Para Isabel, a iniciativa de reabrir o setor gradualmente seria um recurso do poder público para não auxiliar trabalhadores da cultura que sofrem com a crise gerada pela pandemia.
— Isso é uma desculpa para o governo não se responsabilizar pela sobrevivência dos artistas. O mundo todo está sustentando seus artistas para ficarem em casa. A ideia é essa para que a pandemia não se espalhe. A gente não pode corroborar com a ideia de que o momento é de reabrir. Isso é uma coisa que vai durar um tempo, e o que sinto é que os governantes estão abrindo para não se responsabilizarem pela grande situação grave em que se encontram trabalhadores da cultura do Rio. Estamos vivendo de ajuda de coletivos da sociedade civil, porque governantes e gestores não fizeram nada para ajudar. O auxílio emergencial do Governo Federal não chegou a todo mundo. A mim não chegou, alegaram que há incompatibilidade com meu nome. A esperança é a Lei Aldir Blanc — torce Isabel, referindo-se ao auxílio emergencial exclusivo para a cultura aprovado nesta semana.

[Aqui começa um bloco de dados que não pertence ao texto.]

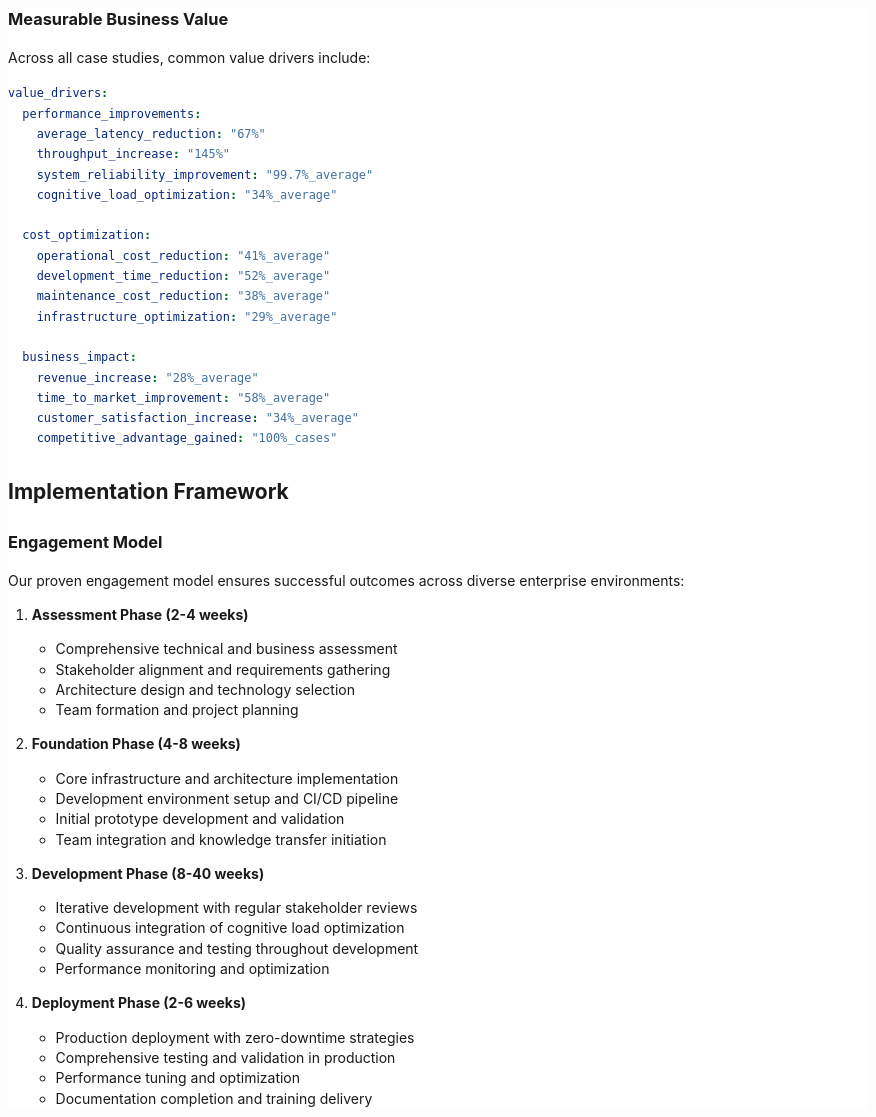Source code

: ### Measurable Business Value

Across all case studies, common value drivers include:

```yaml
value_drivers:
  performance_improvements:
    average_latency_reduction: "67%"
    throughput_increase: "145%"
    system_reliability_improvement: "99.7%_average"
    cognitive_load_optimization: "34%_average"
  
  cost_optimization:
    operational_cost_reduction: "41%_average"
    development_time_reduction: "52%_average"
    maintenance_cost_reduction: "38%_average"
    infrastructure_optimization: "29%_average"
  
  business_impact:
    revenue_increase: "28%_average"
    time_to_market_improvement: "58%_average"
    customer_satisfaction_increase: "34%_average"
    competitive_advantage_gained: "100%_cases"
```

## Implementation Framework

### Engagement Model

Our proven engagement model ensures successful outcomes across diverse enterprise environments:

1. **Assessment Phase (2-4 weeks)**
   - Comprehensive technical and business assessment
   - Stakeholder alignment and requirements gathering
   - Architecture design and technology selection
   - Team formation and project planning

2. **Foundation Phase (4-8 weeks)**
   - Core infrastructure and architecture implementation
   - Development environment setup and CI/CD pipeline
   - Initial prototype development and validation
   - Team integration and knowledge transfer initiation

3. **Development Phase (8-40 weeks)**
   - Iterative development with regular stakeholder reviews
   - Continuous integration of cognitive load optimization
   - Quality assurance and testing throughout development
   - Performance monitoring and optimization

4. **Deployment Phase (2-6 weeks)**
   - Production deployment with zero-downtime strategies
   - Comprehensive testing and validation in production
   - Performance tuning and optimization
   - Documentation completion and training delivery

Além da lei na esfera federal, ela torce ainda por outra em âmbito municipal.
— Estamos lutando pela lei SOS Cultura, do vereador Tarcísio Motta (Psol), que também pensa na situação dos artistas do Rio. Muita gente está sendo demitida nos teatros municipais por quebra de contrato da prefeitura com as empresas que terceirizam os funcionários. Então, é um absurdo mais de 70 funcionários demitidos durante a pandemia, técnicos que estavam numa empresa que a prefeitura não pagou, então quebraram o contrato e demitiram todo mundo. Então, esta lei proíbe isso. Porque daqui a pouco a gente volta, e como vai ser? Não vai ter técnico nos teatros? É a cultura colaborando com o desemprego? Uma loucura! A prefeitura demitindo.. Enfim, essa lei também é uma esperança.
Por fim, a produtora encerra ratificando que o momento não é de voltar com o teatro e afirma que a cidade deveria retomar a cultura não de forma gradual em 2020, como prevê a prefeitura, mas, sim, apenas no ano que vem, assim como o grupo que cuida dos teatros da Broadway, que já anunciou que as salas por lá só reabrirão em 2021.
— Até o fim do ano é impossível que a gente exerça qualquer atividade coletiva.